Realtime: BPM estimation uses Essentia’s TempoTapDegara algorithm, run periodically (~1.5 s) on accumulated onset detection history. BPM is derived from median tick intervals; beat phase is anchored to tick positions for audio-synchronized animation. Batch: RhythmExtractor2013 (auto-resampled to 44100 Hz) with autocorrelation fallback.

Best Quality Settings

Realtime: Onset Method = Complex, upstream SpectrumCHOP at FFT 2048 / Hop 256. Batch: Onset Method = Complex, Rhythm Method = Degara, FFT 2048, Hop 256 (all defaults).
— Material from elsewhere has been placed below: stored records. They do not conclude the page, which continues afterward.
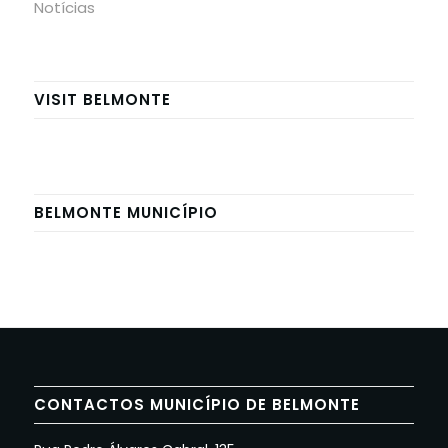
Notícias
VISIT BELMONTE
BELMONTE MUNICÍPIO
CONTACTOS MUNICÍPIO DE BELMONTE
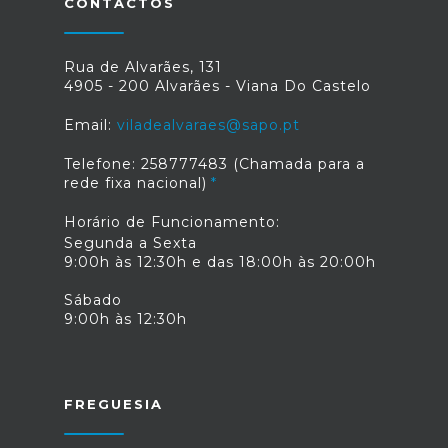
CONTACTOS
Rua de Alvarães, 131
4905 - 200 Alvarães - Viana Do Castelo
Email:
viladealvaraes@sapo.pt
Telefone: 258777483 (Chamada para a
rede fixa nacional)
Horário de Funcionamento:
Segunda a Sexta
9:00h às 12:30h e das 18:00h às 20:00h
Sábado
9:00h às 12:30h
FREGUESIA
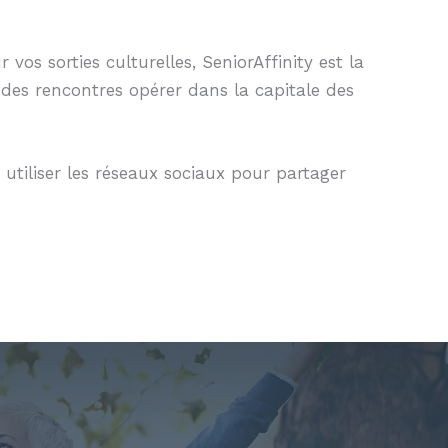
s sorties culturelles, SeniorAffinity est la
 des rencontres opérer dans la capitale des
utiliser les réseaux sociaux pour partager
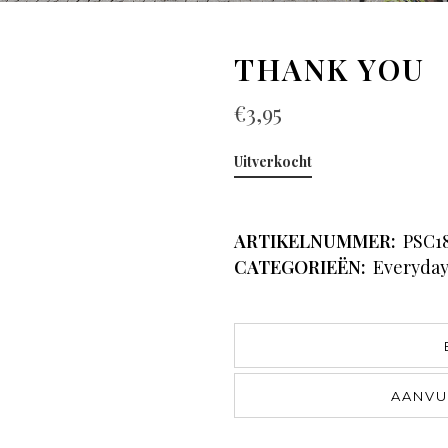
THANK YOU
€
3,95
Uitverkocht
ARTIKELNUMMER:
PSC1
CATEGORIEËN:
Everyda
AANVU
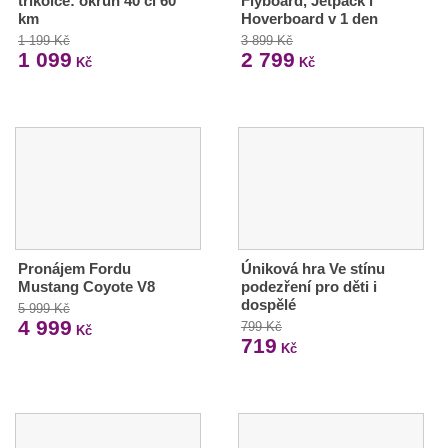
tříkolce: okruh 40 či 60
Flyboard, Jetpack i
km
Hoverboard v 1 den
1 199 Kč
3 899 Kč
1 099
2 799
Kč
Kč
Pronájem Fordu
Úniková hra Ve stínu
Mustang Coyote V8
podezření pro děti i
dospělé
5 999 Kč
4 999
799 Kč
Kč
719
Kč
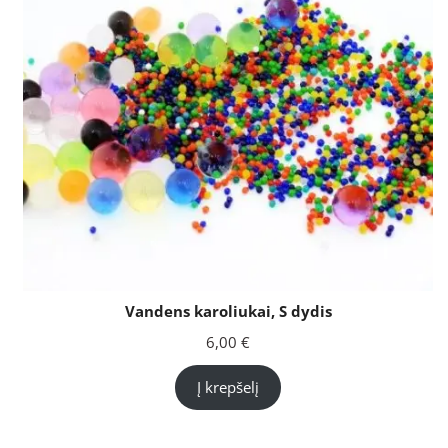
Vandens karoliukai, S dydis
6,00
€
Į krepšelį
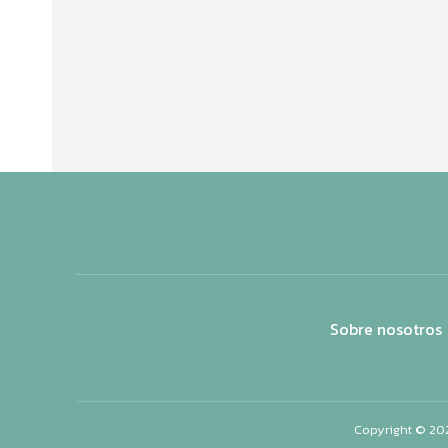
Sobre nosotros
Copyright © 20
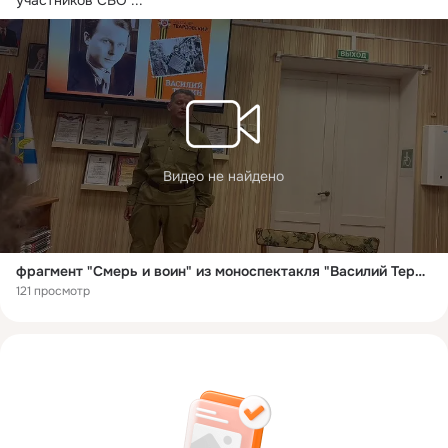
Видео не найдено
фрагмент "Смерь и воин" из моноспектакля "Василий Теркин"
121 просмотр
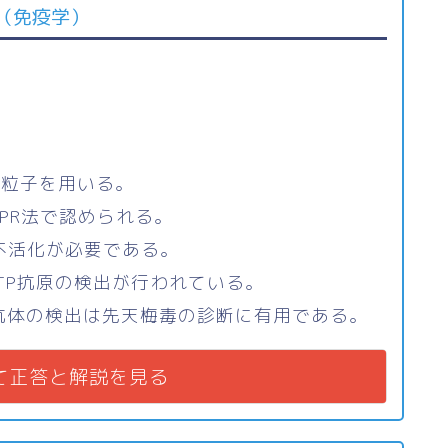
（免疫学）
素粒子を用いる。
RPR法で認められる。
の不活化が必要である。
TP抗原の検出が行われている。
型TP抗体の検出は先天梅毒の診断に有用である。
て正答と解説を見る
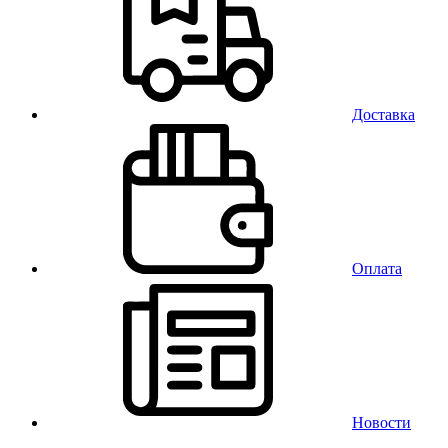
Доставка
Оплата
Новости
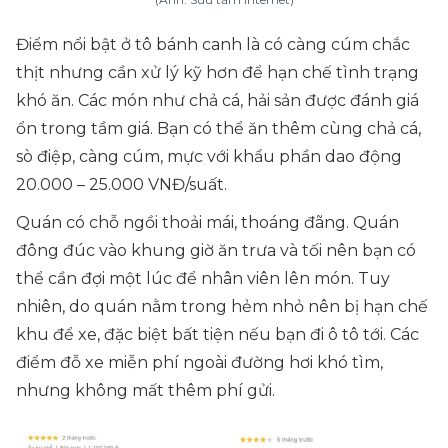
Điểm nổi bật ở tô bánh canh là có càng cúm chắc
thịt nhưng cần xử lý kỹ hơn để hạn chế tình trạng
khó ăn. Các món như chả cá, hải sản được đánh giá
ổn trong tầm giá. Bạn có thể ăn thêm cùng chả cá,
sò điệp, càng cúm, mực với khẩu phần dao động
20.000 – 25.000 VNĐ/suất.
Quán có chỗ ngồi thoải mái, thoáng đãng. Quán
đông đúc vào khung giờ ăn trưa và tối nên bạn có
thể cần đợi một lúc để nhân viên lên món. Tuy
nhiên, do quán nằm trong hẻm nhỏ nên bị hạn chế
khu để xe, đặc biệt bất tiện nếu bạn đi ô tô tới. Các
điểm đỗ xe miễn phí ngoài đường hơi khó tìm,
nhưng không mất thêm phí gửi.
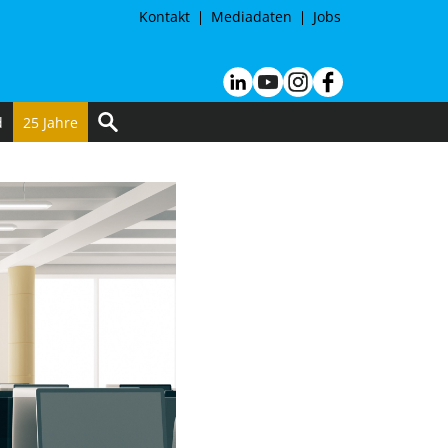
Kontakt
Mediadaten
Jobs
d
25 Jahre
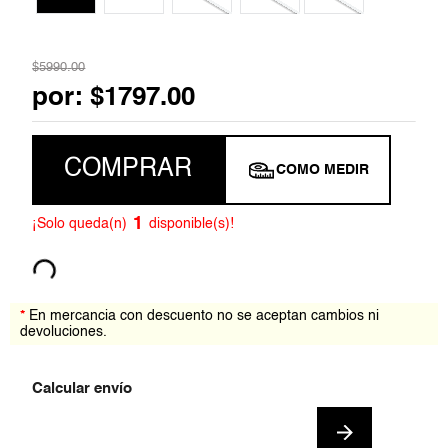
6
.
jumpsuit
7
.
blazer
$
5990
.
00
por:
$
1797
.
00
8
.
pantalon
9
.
vestido corto
COMPRAR
COMO MEDIR
10
.
falda
1
¡Solo queda(n)
disponible(s)!
*
En mercancia con descuento no se aceptan cambios ni
devoluciones.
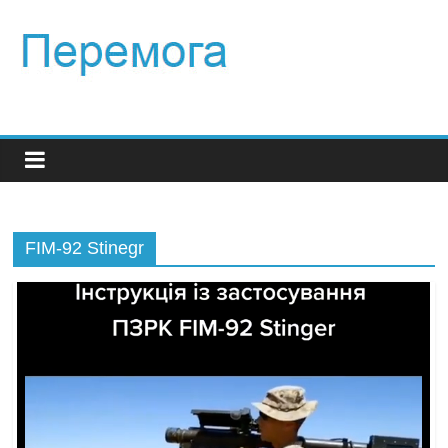
FIM-92 Stinegr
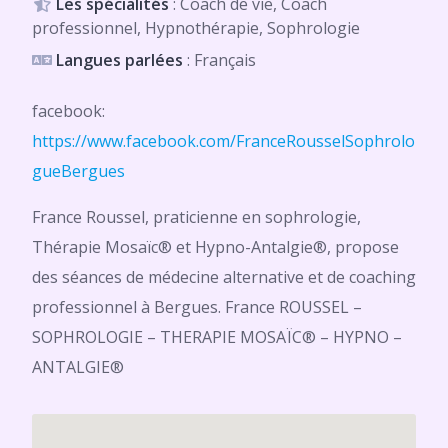
Les spécialités
: Coach de vie, Coach
professionnel, Hypnothérapie, Sophrologie
Langues parlées
: Français
facebook:
https://www.facebook.com/FranceRousselSophrolo
gueBergues
France Roussel, praticienne en sophrologie,
Thérapie Mosaïc® et Hypno-Antalgie®, propose
des séances de médecine alternative et de coaching
professionnel à Bergues. France ROUSSEL –
SOPHROLOGIE – THERAPIE MOSAÏC® – HYPNO –
ANTALGIE®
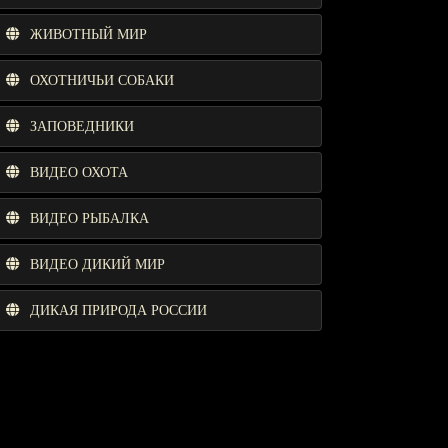
ЖИВОТНЫЙ МИР
ОХОТНИЧЬИ СОБАКИ
ЗАПОВЕДНИКИ
ВИДЕО ОХОТА
ВИДЕО РЫБАЛКА
ВИДЕО ДИКИЙ МИР
ДИКАЯ ПРИРОДА РОССИИ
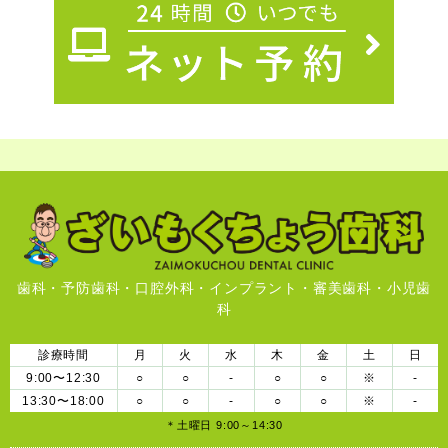
歯科・予防歯科・口腔外科・インプラント・審美歯科・小児歯
科
診療時間
月
火
水
木
金
土
日
9:00〜12:30
○
○
-
○
○
※
-
13:30〜18:00
○
○
-
○
○
※
-
＊土曜日 9:00～14:30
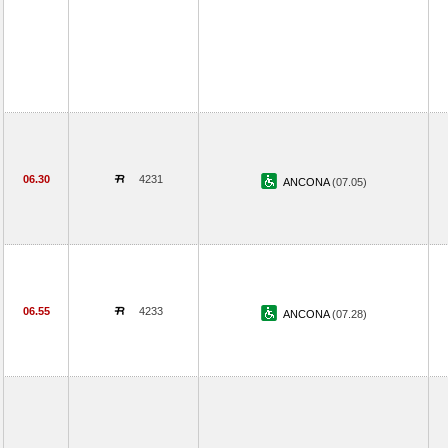
06.30
4231
ANCONA
(07.05)
06.55
4233
ANCONA
(07.28)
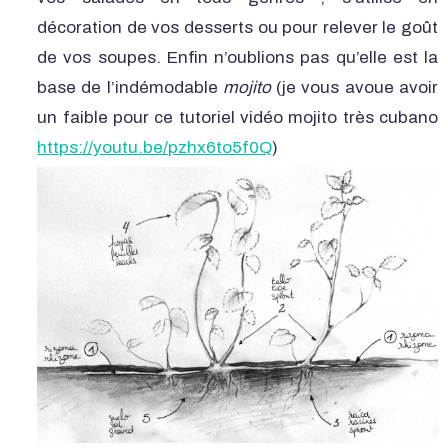
décoration de vos desserts ou pour relever le goût
de vos soupes. Enfin n’oublions pas qu’elle est la
base de l’indémodable
mojito
(je vous avoue avoir
un faible pour ce tutoriel vidéo mojito très cubano
https://youtu.be/pzhx6to5f0Q
)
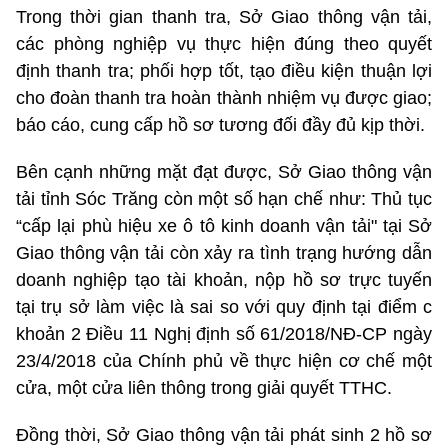
Trong thời gian thanh tra, Sở Giao thông vận tải,
các phòng nghiệp vụ thực hiện đúng theo quyết
định thanh tra; phối hợp tốt, tạo điều kiện thuận lợi
cho đoàn thanh tra hoàn thành nhiệm vụ được giao;
báo cáo, cung cấp hồ sơ tương đối đầy đủ kịp thời.
Bên cạnh những mặt đạt được, Sở Giao thông vận
tải tỉnh Sóc Trăng còn một số hạn chế như: Thủ tục
“cấp lại phù hiệu xe ô tô kinh doanh vận tải" tại Sở
Giao thông vận tải còn xảy ra tình trạng hướng dẫn
doanh nghiệp tạo tài khoản, nộp hồ sơ trực tuyến
tại trụ sở làm việc là sai so với quy định tại điểm c
khoản 2 Điều 11 Nghị định số 61/2018/NĐ-CP ngày
23/4/2018 của Chính phủ về thực hiện cơ chế một
cửa, một cửa liên thông trong giải quyết TTHC.
Đồng thời, Sở Giao thông vận tải phát sinh 2 hồ sơ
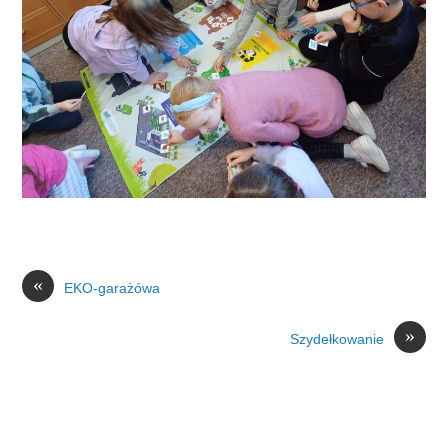
«
EKO-garażówa
»
Szydełkowanie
For both modes: set the narrowest BPM range that covers your material (e.g., 100–140 for house, 80–160 for pop). Use SuperFlux for music with soft/gradual onsets.

Essentia Loudness
Parameter Type Default Description
Mode Menu Realtime Realtime (per-frame via ring buffer) / Batch (full-file offline)
Compute (Batch) Pulse Trigger batch analysis
Autocompute (Batch) Toggle Off Auto-recompute when input changes
Frame Size Menu 1024 512 / 1024 / 2048
Gate Threshold Float -70 dB Absolute gate for EBU R128 integration
Normalize Toggle Off Map dB outputs to 0–1 range
dB Floor Float -60 dB Lower bound for normalization (enabled when Normalize is on)
dB Ceiling Float 0 dB Upper bound for normalization (enabled when Normalize is on)
ZCR Threshold Float 0 Dead-band around zero for ZCR (0–0.1). Increase to filter noise-floor chatter on quiet signals

BUILD FROM SOURCE

Build & Install

Prerequisites
Essentia static library (essentia.lib, MSVC x64) — see building-essentia.md
TouchDesigner C++ SDK headers (CHOP_CPlusPlusBase.h, CPlusPlus_Common.h)

Build

cd src
cmake -B build -G "Visual Studio 17 2022" -A x64
cmake --build build --config Release

Deploy

Copy all 5 DLLs from src/build/Release/ to your TouchDesigner Plugins folder:

C:/Users/<user>/Documents/Derivative/Plugins/
Note — All operators appear in TouchDesigner's OP Create Dialog under their registered names. Restart TouchDesigner after copying new DLLs.